Por razões de pesquisa, encontro-me no momento em Liverpool, onde não vou ficar por muito.
Ainda bem, diga-se de passagem. Por mais que sempre haja um certo glamour em se viajar para o exterior, em especial para paises como a Inglaterra, a verdade é que Liverpool pouco tem a oferecer, principalmente pra quem retorna.
A cidade, a princípio, parece ser muito maior do que realmente é. O mito que paira sobre a região é enorme, mas a realidade em pouco condiz com o imaginado. O fato de Liverpool ter sido berço de uma das maiores bandas da historia, e por ser casa e dar nome a um dos mais famosos times de futebol do planeta, faz com que Liverpool pareça uma metrópole.
Nem perto disso.
Liverpool é uma cidade mediana, como tantas outras na Inglaterra. Hoje é praticamente um subúrbio de Manchester. Sua população esta próxima de 400 mil habitantes. Em um passado distante e glorioso, foi uma cidade que teve uma importância muito grande durante a Revolução Industrial, devido a sua grande área litorânea que foi quase que inteiramente preenchida pelo porto. Estrategicamente, Liverpool servia muito bem ao comércio da Inglaterra com os Estados Unidos, e também como escoamento da produção industrial de Manchester. Por conta disso, desenvolveu um certo parque industrial voltado principalmente para os serviços marítimos.
Com o crescimento de Londres, com o desenvolvimento de novas tecnologias e com a decadência do império britânico, Liverpool foi perdendo sua importância. Desde o começo do século XX, a cidade amarga uma intensa recessão. Em uma pesquisa de 1998, foi considerada a pior cidade para se morar na Inglaterra, principalmente por causa da sua alta taxa de desemprego, violência e degradação. Hoje é uma cidade deprimida.
O futuro, porém, traz esperanças. Em 2008 será a capital européia da cultura. Por conta disso, obras de revitalização estão sendo realizadas por toda a cidade. Ruas e parques estão sendo reformados, e novos prédios e complexos comerciais estão sendo construídos. Entretanto, paira a incerteza sobre a eficácia das reformas. Há uma suspeita de que elas amenizem temporariamente a situação atual, mas que em alguns anos tudo pode voltar a ser como é hoje.
O clima também não ajuda em nada. Chove quase todo dia, e a media de temperatura não ultrapassa 20ºC durante o ano. Durante o inverno, faz frio, mas não tanto para que se tenha neve, ou seja, o inverno tem frio e chuva, alem de pouco mais de seis horas de sol por dia.

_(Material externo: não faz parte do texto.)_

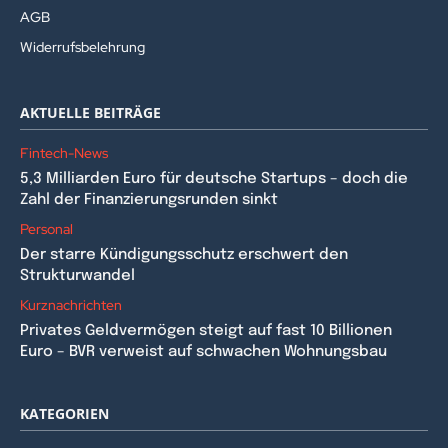
AGB
Widerrufsbelehrung
AKTUELLE BEITRÄGE
Fintech-News
5,3 Milliarden Euro für deutsche Startups – doch die
Zahl der Finanzierungsrunden sinkt
Personal
Der starre Kündigungsschutz erschwert den
Strukturwandel
Kurznachrichten
Privates Geldvermögen steigt auf fast 10 Billionen
Euro – BVR verweist auf schwachen Wohnungsbau
KATEGORIEN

Não por acaso, os poucos espaços sociais disponíveis são muito valorizados, em especial os pubs, que são uma mistura de bar com hotel, e que servem como um grande centro agregado das comunidades locais.

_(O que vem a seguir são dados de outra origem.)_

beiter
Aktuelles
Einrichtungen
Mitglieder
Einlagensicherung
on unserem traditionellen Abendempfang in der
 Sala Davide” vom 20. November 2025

É dentro desse cenário que cresce o futebol, que serve como uma espécie de escape pra boa parte das mazelas geográficas, econômicas e sociais. Não à toa os clubes são tão valorizados e os torcedores tão identificados com o time. Alguém certa vez disse que em Liverpool, “as mulheres são feias, a comida é ruim e o clima é horrível. Graças a Deus existe futebol”.
Dessa forma, clubes oferecem mais a comunidade do que meramente o jogo do futebol. Pelo contrario, clubes são efetivamente parte da comunidade. Alguns dizem que a comercialização recente afastou os clubes de seus torcedores, e que hoje o papel comercial e o papel social são conflitantes. Outros argumentam que, na verdade, a melhora estrutural dos clubes permitiu que eles passassem a oferecer mais a comunidade agora do que antes. O comercial de fato ajudou o social.

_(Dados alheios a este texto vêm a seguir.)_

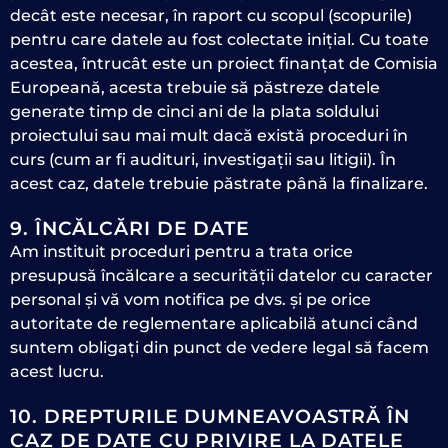
decât este necesar, în raport cu scopul (scopurile)
pentru care datele au fost colectate inițial. Cu toate
acestea, întrucât este un proiect finanțat de Comisia
Europeană, acesta trebuie să păstreze datele
generate timp de cinci ani de la plata soldului
proiectului sau mai mult dacă există proceduri în
curs (cum ar fi audituri, investigații sau litigii). În
acest caz, datele trebuie păstrate până la finalizare.
9. ÎNCĂLCĂRI DE DATE
Am instituit proceduri pentru a trata orice
presupusă încălcare a securității datelor cu caracter
personal și vă vom notifica pe dvs. și pe orice
autoritate de reglementare aplicabilă atunci când
suntem obligați din punct de vedere legal să facem
acest lucru.
10. DREPTURILE DUMNEAVOASTRĂ ÎN
CAZ DE DATE CU PRIVIRE LA DATELE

Seja lá qual for o seu ponto de vista, e fato que a relação dos torcedores com os clubes na Inglaterra, e seus diversos significados, diferem muito daquela dos torcedores com os clubes no Brasil. Ou na Alemanha. Ou na China. Ou na Argentina. Ou na Guatemala.
E é justamente por isso um dos fatores pelo qual não se deve levar o exemplo do futebol inglês muito a risca quando se pensa no futebol brasileiro. Ou qualquer outro exemplo do mundo.
Não é que o futebol inglês seja melhor que o brasileiro.
E também não é que ele seja pior.
Não é uma questão de juízo de valor.